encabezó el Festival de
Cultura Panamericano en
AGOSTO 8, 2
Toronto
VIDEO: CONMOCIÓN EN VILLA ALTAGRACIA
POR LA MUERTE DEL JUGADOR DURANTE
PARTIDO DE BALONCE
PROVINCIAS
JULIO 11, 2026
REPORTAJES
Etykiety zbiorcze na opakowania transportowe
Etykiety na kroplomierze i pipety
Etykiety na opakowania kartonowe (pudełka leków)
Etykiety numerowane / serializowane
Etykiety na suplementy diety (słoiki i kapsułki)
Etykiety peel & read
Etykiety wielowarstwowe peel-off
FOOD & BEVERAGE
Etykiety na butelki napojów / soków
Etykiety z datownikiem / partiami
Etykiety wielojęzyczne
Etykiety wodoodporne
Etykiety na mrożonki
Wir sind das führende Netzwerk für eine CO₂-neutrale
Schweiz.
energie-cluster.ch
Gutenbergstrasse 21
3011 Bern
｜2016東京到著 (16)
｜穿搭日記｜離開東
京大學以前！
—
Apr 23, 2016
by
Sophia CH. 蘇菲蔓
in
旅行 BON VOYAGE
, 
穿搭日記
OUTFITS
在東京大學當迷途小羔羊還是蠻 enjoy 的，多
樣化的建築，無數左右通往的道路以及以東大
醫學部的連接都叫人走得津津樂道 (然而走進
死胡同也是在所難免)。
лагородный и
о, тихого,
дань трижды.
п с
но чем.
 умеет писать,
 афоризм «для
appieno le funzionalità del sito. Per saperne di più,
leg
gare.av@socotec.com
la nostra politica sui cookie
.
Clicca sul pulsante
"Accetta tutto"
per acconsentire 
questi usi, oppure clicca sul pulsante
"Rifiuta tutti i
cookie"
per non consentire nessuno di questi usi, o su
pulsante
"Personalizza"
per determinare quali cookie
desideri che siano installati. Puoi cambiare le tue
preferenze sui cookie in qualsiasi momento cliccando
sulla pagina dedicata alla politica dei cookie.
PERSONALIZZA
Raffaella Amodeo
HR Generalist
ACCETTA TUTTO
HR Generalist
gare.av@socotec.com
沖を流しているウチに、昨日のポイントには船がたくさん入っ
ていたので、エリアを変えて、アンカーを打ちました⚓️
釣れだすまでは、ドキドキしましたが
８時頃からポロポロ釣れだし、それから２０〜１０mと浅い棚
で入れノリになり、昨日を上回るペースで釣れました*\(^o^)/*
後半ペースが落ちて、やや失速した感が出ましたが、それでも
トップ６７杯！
· · · ·
- [Problem to solve] Reproduce everything from the start of the items down to the line containing "Etykiety na suplementy", substituting "CRÓNICAS" for "REPORTAJES" and leaving all else unchanged.

- [Solution to this task]
encabezó el Festival de
Cultura Panamericano en
AGOSTO 8, 2
Toronto
VIDEO: CONMOCIÓN EN VILLA ALTAGRACIA
POR LA MUERTE DEL JUGADOR DURANTE
PARTIDO DE BALONCE
PROVINCIAS
JULIO 11, 2026
CRÓNICAS
Etykiety zbiorcze na opakowania transportowe
Etykiety na kroplomierze i pipety
Etykiety na opakowania kartonowe (pudełka leków)
Etykiety numerowane / serializowane
Etykiety na suplementy diety (słoiki i kapsułki)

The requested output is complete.